→ **Text segment**
────────

For as long as I can remember, I have been afraid of thunderstorms. I wish I could say I’ve been in a tragic tornado that tore a gash in my hometown, roof snatched from my house, downed limbs and trees littered in its wake like breadcrumb trails.
I have no real logical explanation besides how scary, and utterly uncontrollable storms are, especially severe ones. Nature doesn’t give a shit if we happen to be at the wrong place at the wrong time. This childhood fear has settled into me as an anxious, cautious awareness whenever I spy the stony wall of gunmetal storm clouds.
This past summer I took a road trip to Colorado with a couple of my best friends to see my hands down favorite band Umphrey’s McGee at the infamous Red Rocks Amphitheater. I drove half way across the country in one short weekend just to see Umphs light up the natural rock amphitheater and fill it with their jammy sound waves. It was totally worth it.
We travelled all the next day across the incredibly flat planes of the Midwest. Colorado to Nebraska to Iowa and onward. The cow pastures stretched on and on for miles, a wavering mirage in the 95 degree heat. When I stepped out of the car at a rest stop in Iowa, the air was so dense with moisture and heat I could practically feel the languid molecules press against my skin.
As the sun lowered in the sky, nearly half way through Iowa now, I saw a thick layer of charcoal clouds stacking up like an artist layering shades of black and gray on a sheet of paper. My eyes kept snapping back to the horizon, watching them morph. I turned to my friend Fedy; he was sitting in the passenger seat, fingers combing his brown hair into mountain peaks. “Check the radar on my phone. I don’t like those clouds.” The phone’s screen glowed in his glasses.
The building edge of the storm front loomed closer and closer as we raced down the freeway, clouds swooping above, impossibly high. The weakening sun refracted into an innocent creamsicle orange.
The already fading light dimmed eerily like electricity in a brownout. Heavy drops of water struck the windshield with a plunk, tapping tap tapping on my window to catch my attention. Rain ripped through the heavy clouds in a sheet of water. I could only see taillights blurred and shattered through the downpour, nothing else.
I totally panicked. My breath caught in my chest like trying to tug a piece of string out of a bush. Sharp, snagged, and unsuccessful.
The wall of rain slowly thinned; car tires cut through the waterlogged roads, spewing water to the side. I felt safer.

────────

Can you repeat, word for word, everything in the thunderstorm story from "This past summer" down to "totally worth it."?

────────

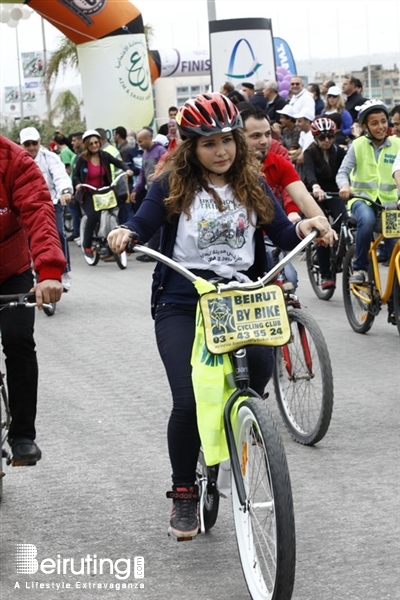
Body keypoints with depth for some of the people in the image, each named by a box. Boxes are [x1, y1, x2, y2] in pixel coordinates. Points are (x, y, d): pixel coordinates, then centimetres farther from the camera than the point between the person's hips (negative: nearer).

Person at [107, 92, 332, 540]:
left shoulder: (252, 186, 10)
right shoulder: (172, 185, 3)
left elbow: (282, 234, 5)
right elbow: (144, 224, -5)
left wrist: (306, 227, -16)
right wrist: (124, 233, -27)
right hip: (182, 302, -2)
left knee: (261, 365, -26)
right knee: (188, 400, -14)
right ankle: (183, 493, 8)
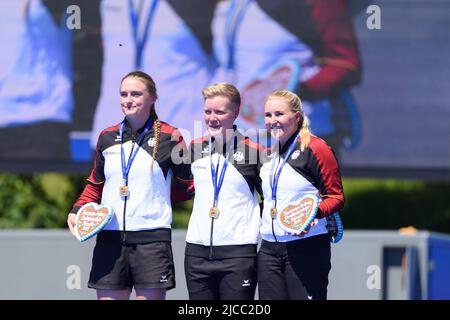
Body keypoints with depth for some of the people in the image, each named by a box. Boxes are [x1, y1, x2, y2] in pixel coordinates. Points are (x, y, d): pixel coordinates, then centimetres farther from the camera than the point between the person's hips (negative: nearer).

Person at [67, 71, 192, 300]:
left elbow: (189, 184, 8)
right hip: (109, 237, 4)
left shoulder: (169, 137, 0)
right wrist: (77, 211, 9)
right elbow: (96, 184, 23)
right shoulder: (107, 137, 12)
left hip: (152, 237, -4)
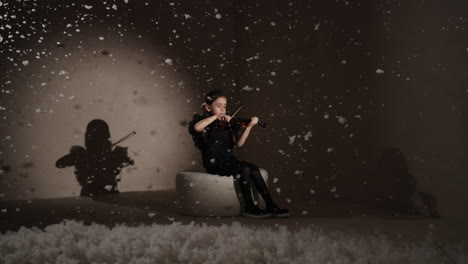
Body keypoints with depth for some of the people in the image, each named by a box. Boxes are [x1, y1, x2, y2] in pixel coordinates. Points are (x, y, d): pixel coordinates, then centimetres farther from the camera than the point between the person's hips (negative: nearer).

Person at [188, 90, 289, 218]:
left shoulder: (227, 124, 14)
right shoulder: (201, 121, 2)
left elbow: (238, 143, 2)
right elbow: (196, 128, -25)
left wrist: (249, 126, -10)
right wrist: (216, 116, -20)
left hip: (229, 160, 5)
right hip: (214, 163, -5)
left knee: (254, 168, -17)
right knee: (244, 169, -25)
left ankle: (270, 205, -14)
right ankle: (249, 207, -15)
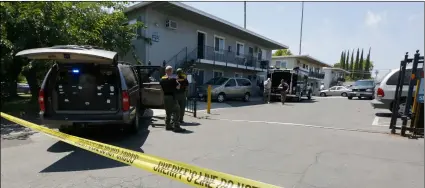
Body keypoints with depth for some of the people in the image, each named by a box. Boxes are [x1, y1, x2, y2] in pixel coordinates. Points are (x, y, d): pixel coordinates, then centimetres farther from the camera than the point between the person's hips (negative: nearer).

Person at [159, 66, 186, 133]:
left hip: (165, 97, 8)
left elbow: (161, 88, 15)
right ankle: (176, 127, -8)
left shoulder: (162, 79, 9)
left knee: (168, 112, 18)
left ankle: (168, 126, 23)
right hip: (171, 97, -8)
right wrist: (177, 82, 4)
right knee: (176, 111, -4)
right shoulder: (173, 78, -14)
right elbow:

────────

→ **Your solution**
This past summer I took a road trip to Colorado with a couple of my best friends to see my hands down favorite band Umphrey’s McGee at the infamous Red Rocks Amphitheater. I drove half way across the country in one short weekend just to see Umphs light up the natural rock amphitheater and fill it with their jammy sound waves. It was totally worth it.